ARTICLE IN BRIEF
Investigators reported that diffusion tensor imaging can detect axonal injury in mTBI, which could assist in offering a more accurate prognosis.
A patient with mild traumatic brain injury (mTBI) can pose a challenge for the neurologist — the clinical symptoms may suggest tissue damage within the brain, but CT and MRI are usually normal. Now, a new study shows that diffusion tensor imaging (DTI) can detect axonal injury in mTBI. The study, published in the September issue of Radiology, also indicates that prefrontal damage is correlated with impairment of executive function shortly after the injury.
“The neurologist may have a lot of clinical information about the consequences of an injury, but usually there is no way to tell whether the brain has been structurally damaged,” according to lead author Michael Lipton, MD, PhD, associate director of the Gruss Magnetic Resonance Research Center and director of radiology research in the departments of radiology, psychiatry, and behavioral sciences and neuroscience at Albert Einstein College of Medicine in New York. “The open question, which we are trying to address in this study, is whether there is something wrong with the brain.”
DTI, he explained, is an application of MRI that is sensitive to the direction of movement of water molecules through tissue. In the intact brain, the primary direction of movement is parallel to axonal bundles, a condition called “anisotropy.” But when those axons are damaged, the movement becomes less aligned with the bundles.
“If there is a change in the direction of diffusion of water due to microscopic damage, it is reflected in a decrease in anisotropy,” he said.
Dr. Lipton and his colleagues performed DTI on 20 patients with diagnosed mTBI within two weeks of injury, along with 20 matched controls. Patients came to emergency rooms after either a motor vehicle accident or a fall, and met standard criteria for mTBI: a Glasgow Coma Scale score of 13 to 15, loss of consciousness not exceeding 20 minutes, and amnesia not exceeding 24 hours. No patient had gross brain abnormality as a result of injury, including microhemorrhages.
The patients exhibited classic signs of executive function impairment, including worse performance than controls on two tests of cognitive function. The patients also had significantly higher levels of depression, stress, and anxiety than control subjects.
DTI imaging revealed 15 clusters of lower fractional anisotropy in the white matter of patients compared to controls, five of which were in the frontal lobes. Based on the data, Dr. Lipton concluded that “lower fractional anisotropy is associated with poorer cognitive performance.” The region most implicated in this association was the dorsolateral prefrontal cortex, a key center for executive function, he noted.
“Our findings underscore the fact that real brain injury occurs after mild trauma, and that is accompanied by brain dysfunction,” he said. Detection of this damage using DTI represents a “major advance in diagnostic imaging.”
It is not clear how to use the information that DTI can provide, but long-term follow-up studies may change that. The current study is just a snapshot of injury in the immediate post-injury phase, Dr. Lipton pointed out. Most patients with mild traumatic brain injury get better over weeks or months, so the next important question is whether cognitive improvement is accompanied by structural repair. If so, then DTI could be used as a biomarker in interventional studies, which currently suffer from lack of robust outcome measures.
If the correlation between structural and cognitive improvements holds up, and interventions can be developed to aid recovery, DTI might be a way to triage patients for different types of treatment, Dr. Lipton said.

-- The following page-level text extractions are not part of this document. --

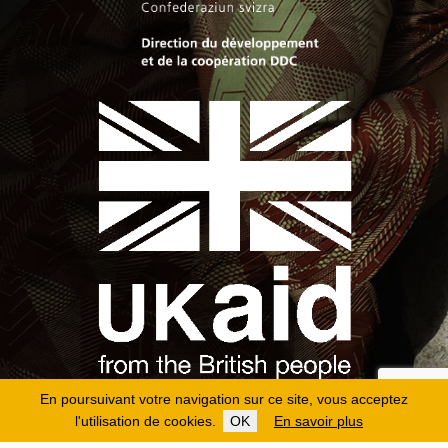
En poursuivant votre navigation sur ce site, vous acceptez
l'utilisation de cookies.
OK
En savoir plus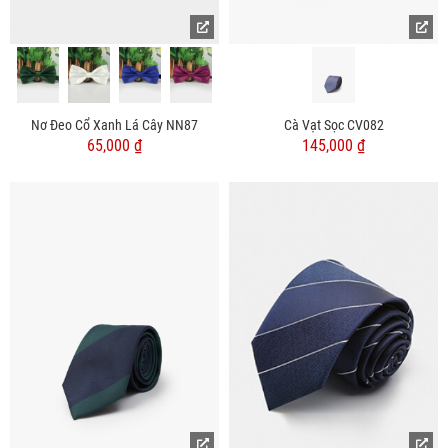
Nơ Đeo Cổ Xanh Lá Cây NN87
Cà Vạt Sọc CV082
65,000 ₫
145,000 ₫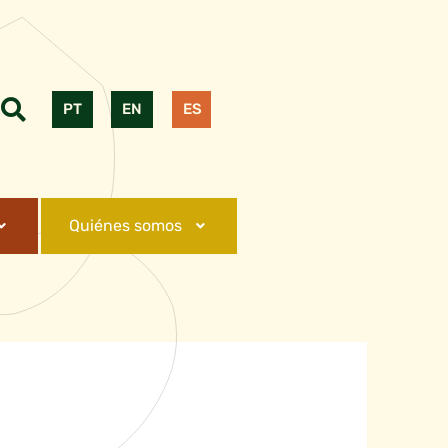
PT
EN
ES
Quiénes somos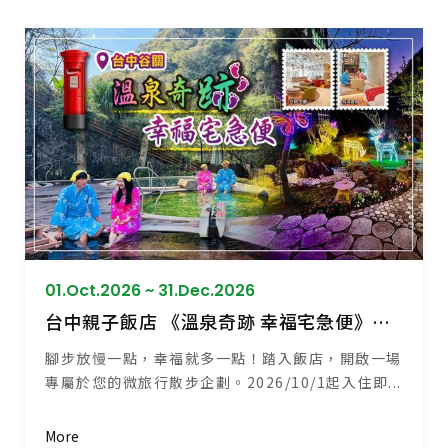
01.Oct.2026 ~ 31.Dec.2026
台中親子飯店 《溫泉奇跡 幸福宅急便》親子泡湯 x 幸福任務，解鎖驚喜好禮
腳步放慢一點，幸福就多一點！踏入飯店，開啟一場
專屬於您的微旅行散步企劃。2026/10/1起入住即...
More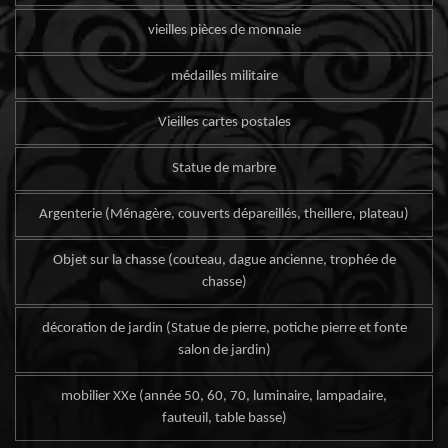
vieilles pièces de monnaie
médailles militaire
Vieilles cartes postales
Statue de marbre
Argenterie (Ménagère, couverts dépareillés, theillere, plateau)
Objet sur la chasse (couteau, dague ancienne, trophée de
chasse)
décoration de jardin (Statue de pierre, potiche pierre et fonte
salon de jardin)
mobilier XXe (année 50, 60, 70, luminaire, lampadaire,
fauteuil, table basse)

“It could be easily incorporated into a standard MRI exam,” he said, taking perhaps an extra five minutes in the scanner. What most centers may not have is the ability to analyze the data, which requires special software and the training to apply it. But with time and resources, he suggested, this should not be a significant hurdle for more widespread adoption.
“This is a very interesting finding,” said Douglas Katz, MD, medical director of brain injury programs at Braintree Rehabilitation Hospital in Massachusetts, and associate professor of neurology at Boston University School of Medicine. “DTI is showing great potential for giving us more information about diffuse axonal injury, one of the typical types of brain injury associated with TBI. The difficulty in the past has been having some objective measure of diffuse injury, and it seems that DTI comes closest to being the best for that.”
“It is important to do imaging on these patients,” he said. “The only way to gauge severity in patients has been clinical recovery, or later, to measure brain atrophy, as a gauge of severity. The problem with both is that they can be affected by other things, including other pathologies, or the aging process.” DTI, he said, may offer a way to obtain more time-sensitive and therefore more valuable information on the patient's state.
“The other important thing in patients with mild TBI is to be able to diagnose whether there has been brain injury at all,” and whether that injury may be contributing to the patient's symptoms. Pain and depression can also contribute to the clinical picture, and these may be difficult to tease out. Imaging, he said, may offer a way to isolate the effects of brain injury itself.
“I think it is practical to think of DTI becoming a clinical tool. It will take more work to make it so — we're not there yet, but it has great potential to be a clinical tool for documenting axonal injury. Proper diagnosis can help direct treatment more appropriately, can help avoid mistreatments, and can help provide a more accurate prognosis,” Dr. Katz said.